BRANO PROPOSTO
Ospedale di Busto, sede del corso universitario “regionale”
Per colmare una carenza di mille infermieri professionali, la Regione ha stretto un accordo con l'Università di Milano per creare più dottori. Busto è una delle tre sedi distaccate
In Lombardia ci sono pochi infermieri? E noi ce li formiamo.
La decisione della Regione Lombardia di attivare tre corsi universitari extra per formare figure specializzate va letta proprio nel senso in questo modo.
I posti decisi e assegnati dal Ministero dell’Università negli ultimi anni hanno portato ad una contrazione degli studenti ammessi, nonostante in corsia ci sia una grande richiesta di personale.
Per questo, la Regione ha deciso di attivare lo scorso anno corsi ulteriori con il fine di un gap che, in Lombardia, è di mille infermieri, dato che la richiesta è di 2800 specializzati, mentre dalle università ne sono usciti 1795.
A beneficiare di questo "surplus" di risorse è stata l’Università degli Studi di Milano che ha trovanto anche nell’ospedale di Busto una valida scuola. L’azienda bustocca mette a disposizione strutture ospedaliere, extra ospedaliere e logistiche, le risorse materiali ed umane per le funzioni gestionali didattiche organizzative. L’Università fornisce, invece, personale docente, quello tecnico-sanitario e amministrativo.
Il corso, iniziato nell’anno accademico 2007-2008, ha durata triennale.
Soddisfatto l’assessore alla Sanità, Luciano Bresciani, su proposta del quale è stata approvata l’intesa: "Una delle principali ragioni dell’attuale carenza di infermieri in Lombardia – ha spiegato – è proprio la risposta da parte del Ministero dell’Università che ha assegnato un numero di posti nei corsi di infermieri notevolmente inferiore alla richiesta di Regione Lombardia: 1.795 a fronte dei 2.800 richiesti. Tali fabbisogni espressi sono stati concordati, caso unico nel Paese, direttamente con i rappresentanti delle professioni e dell’Università. Con questi tre accordi, la Regione Lombardia
dimostra ancora una volta di saper dare risposte positive e
concrete per l’intera collettività".
L’impegno sul fronte della formazione si aggiunge all’accordo sottoscritto alcuni mesi fa con i sindacati per aumentare il premio di produttività (sono stati messi a disposizione dalla Regione 40 milioni di euro di risorse aggiuntive regionali, per un totale di 100 milioni, per aumentare la quota annua di stipendio contrattabile a livello regionale).

(Voci di dati memorizzate)
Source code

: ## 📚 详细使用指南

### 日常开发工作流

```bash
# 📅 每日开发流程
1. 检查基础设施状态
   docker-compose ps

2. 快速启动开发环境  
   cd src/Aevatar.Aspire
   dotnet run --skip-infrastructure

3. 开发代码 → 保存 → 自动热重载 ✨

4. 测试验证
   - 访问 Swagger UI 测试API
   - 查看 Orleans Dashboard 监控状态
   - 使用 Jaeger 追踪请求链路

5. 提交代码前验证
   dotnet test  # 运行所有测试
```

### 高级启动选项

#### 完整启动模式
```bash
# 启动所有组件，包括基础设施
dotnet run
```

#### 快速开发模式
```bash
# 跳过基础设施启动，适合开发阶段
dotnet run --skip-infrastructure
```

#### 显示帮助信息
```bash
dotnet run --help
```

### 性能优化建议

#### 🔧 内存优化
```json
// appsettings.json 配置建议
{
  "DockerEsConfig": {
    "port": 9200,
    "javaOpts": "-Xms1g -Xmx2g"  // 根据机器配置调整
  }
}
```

ISTRUZIONI DA SEGUIRE
Ricopia dal brano sul corso per infermieri di Busto il tratto che va da "I posti decisi" fino a "sono usciti 1795." compreso. Per svolgere il lavoro ci si basa soltanto sul brano.

RISPOSTA PROPOSTA
I posti decisi e assegnati dal Ministero dell’Università negli ultimi anni hanno portato ad una contrazione degli studenti ammessi, nonostante in corsia ci sia una grande richiesta di personale.
Per questo, la Regione ha deciso di attivare lo scorso anno corsi ulteriori con il fine di un gap che, in Lombardia, è di mille infermieri, dato che la richiesta è di 2800 specializzati, mentre dalle università ne sono usciti 1795.